## BEGIN Text excerpt

I was born on the coast of South Carolina, where my parents liked to vacation when there was almost nothing there at all. My father was in some sort of middle management position in a large and growing construction company. They’d built some of the Oak Ridge atomic facilities, and paranoiac legends of “security” at Oak Ridge were part of our family culture. There was a cigar-box full of strange-looking ID badges he’d worn there. But he’d done well at Oak Ridge, evidently, and so had the company he worked for, and in the postwar South they were busy building entire red brick Levitown-style suburbs. We moved a lot, following these projects, and he was frequently away, scouting for new ones.
It was a world of early television, a new Oldsmobile with crazy rocket-ship styling, toys with science fiction themes. Then my father went off on one more business trip. He never came back. He choked on something in a restaurant, the Heimlich maneuver hadn’t been discovered yet, and everything changed.

## END Text excerpt

Short task :: Retype the passage about a childhood in the postwar South, starting at the words "It was a world" and stopping after "and everything changed.".

## BEGIN Excerpted data

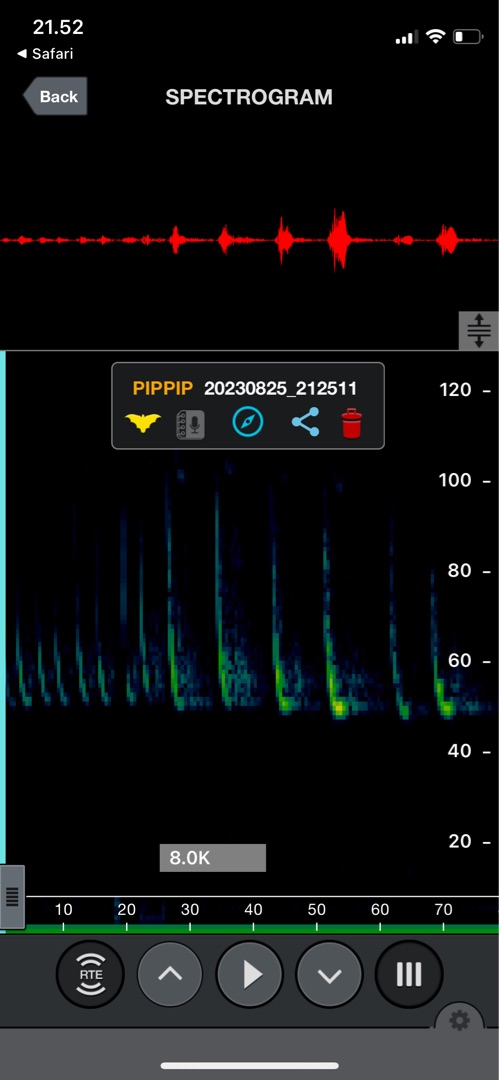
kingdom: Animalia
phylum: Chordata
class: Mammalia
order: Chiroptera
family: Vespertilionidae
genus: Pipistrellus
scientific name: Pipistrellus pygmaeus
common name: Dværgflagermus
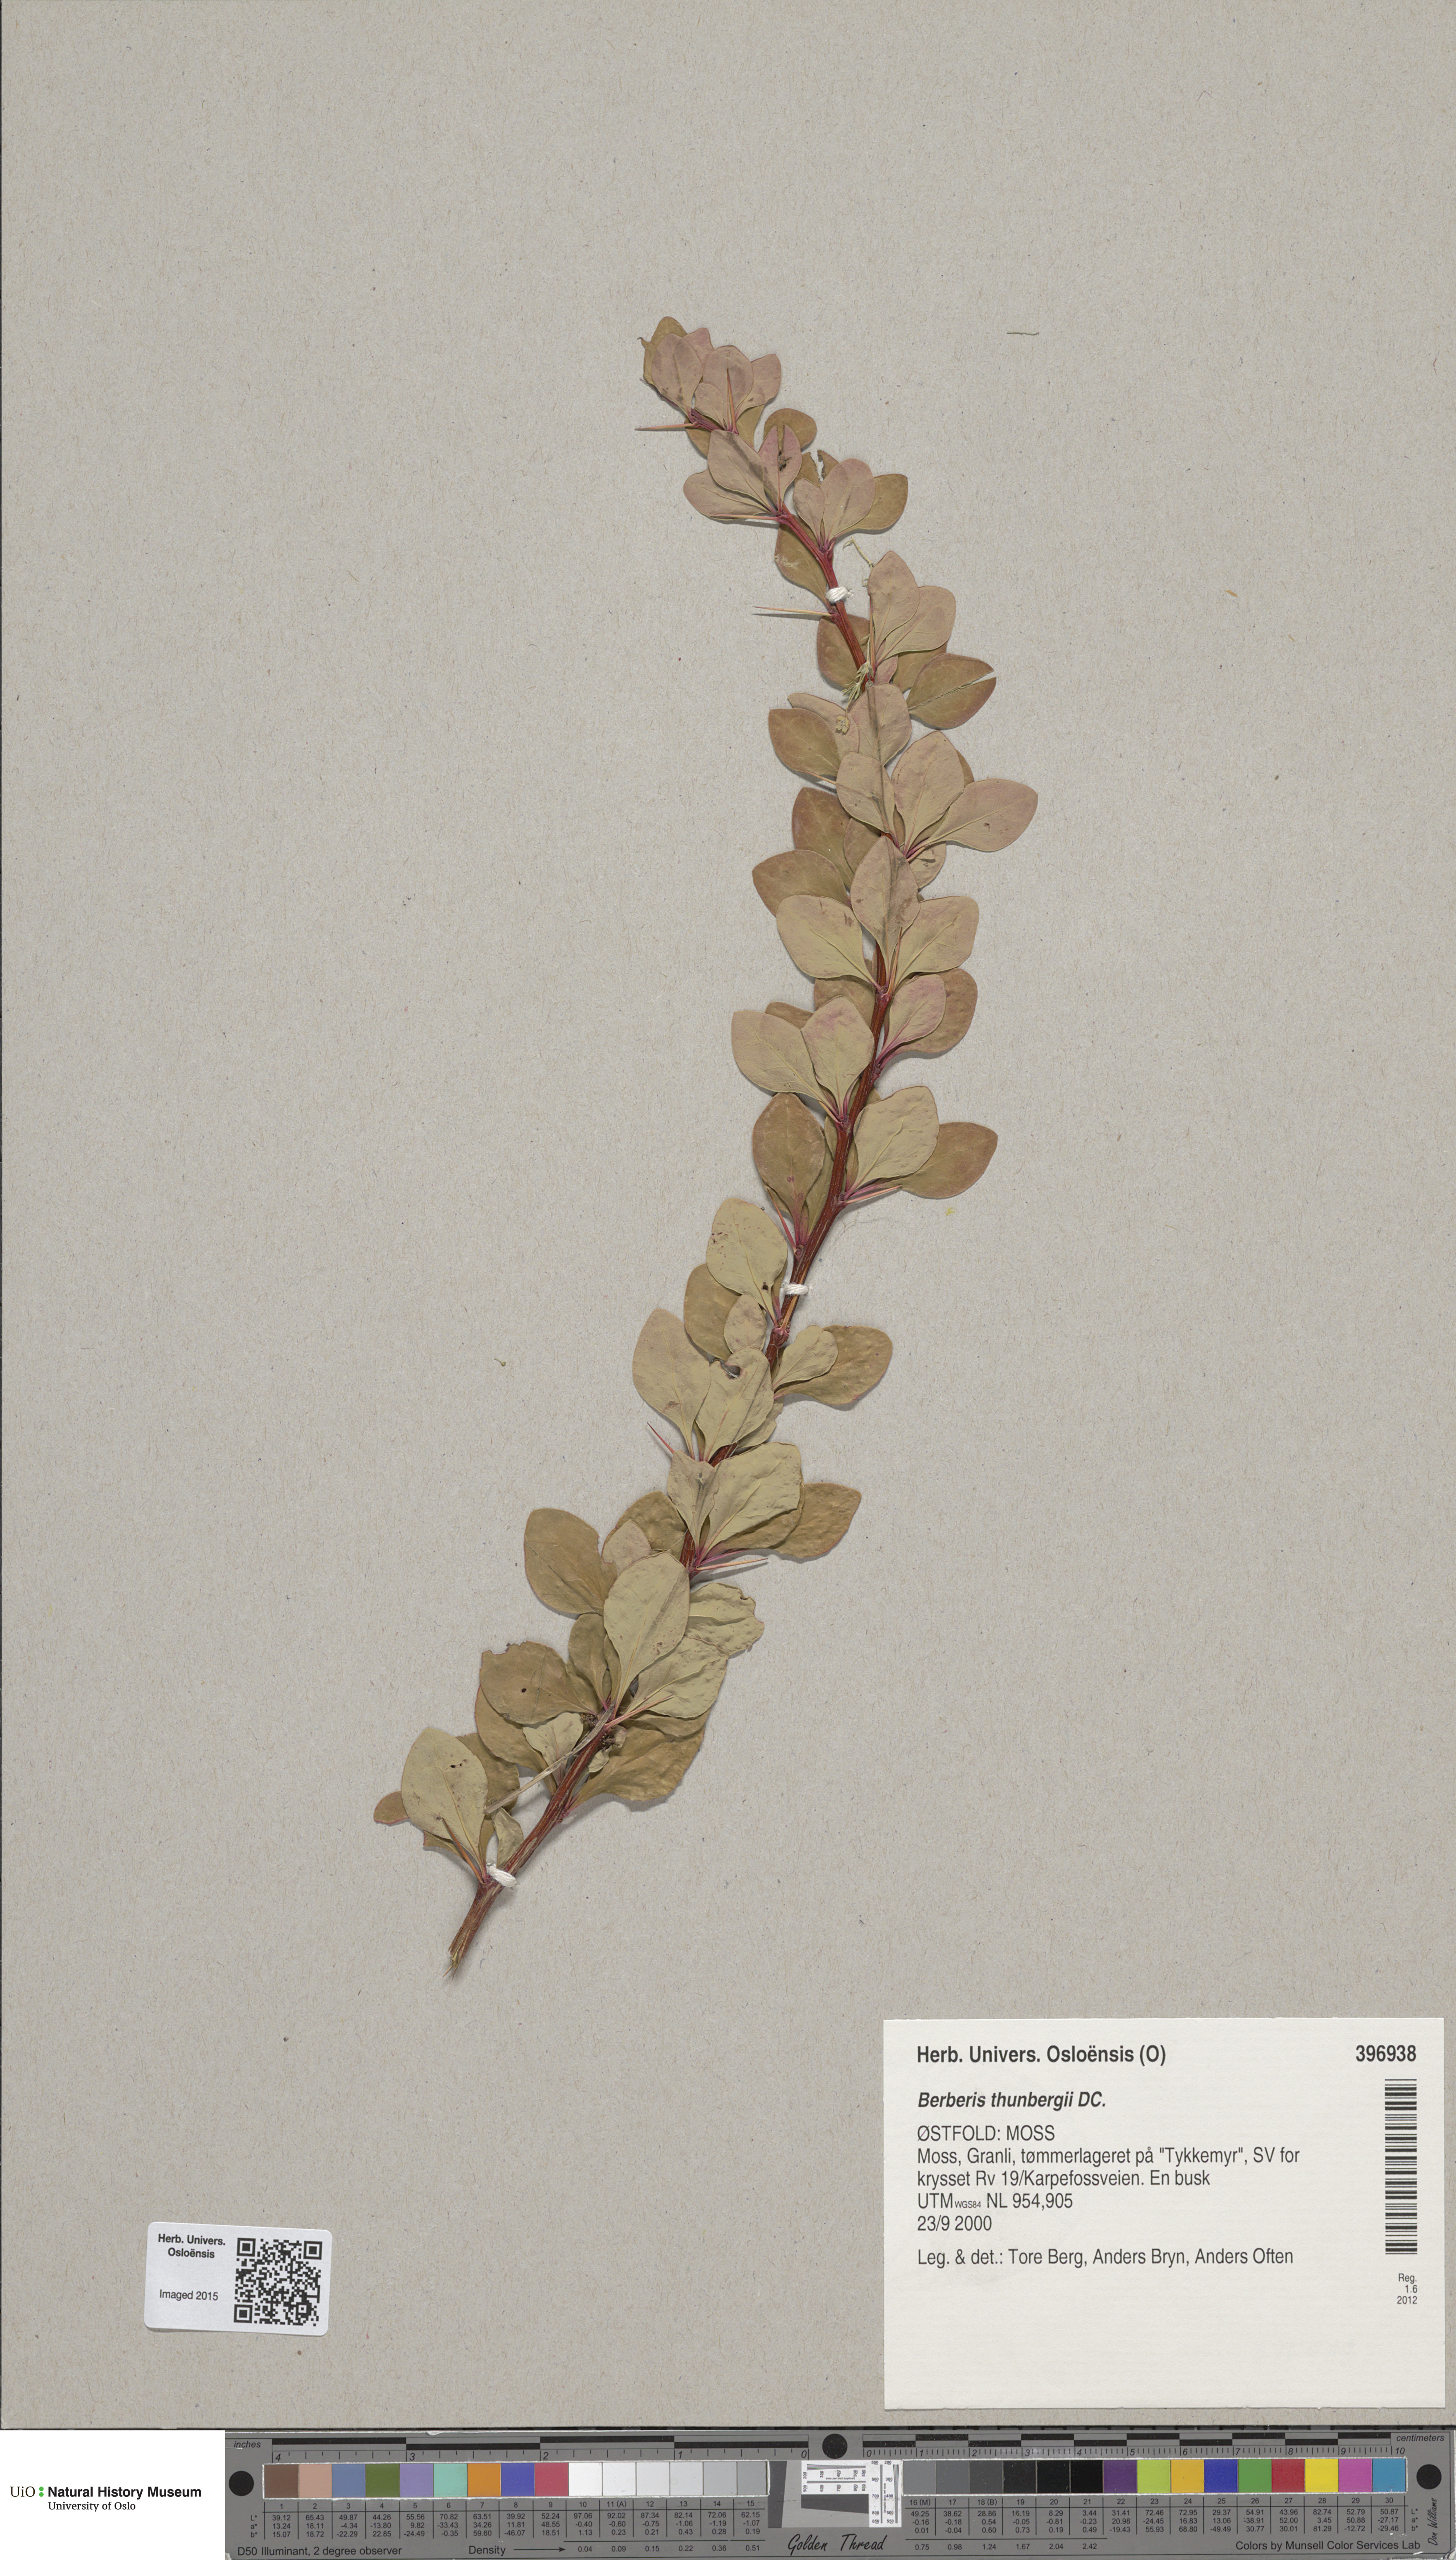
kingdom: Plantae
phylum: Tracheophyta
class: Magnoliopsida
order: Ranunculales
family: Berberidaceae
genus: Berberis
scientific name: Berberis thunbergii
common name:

## END Excerpted data

Result ::
It was a world of early television, a new Oldsmobile with crazy rocket-ship styling, toys with science fiction themes. Then my father went off on one more business trip. He never came back. He choked on something in a restaurant, the Heimlich maneuver hadn’t been discovered yet, and everything changed.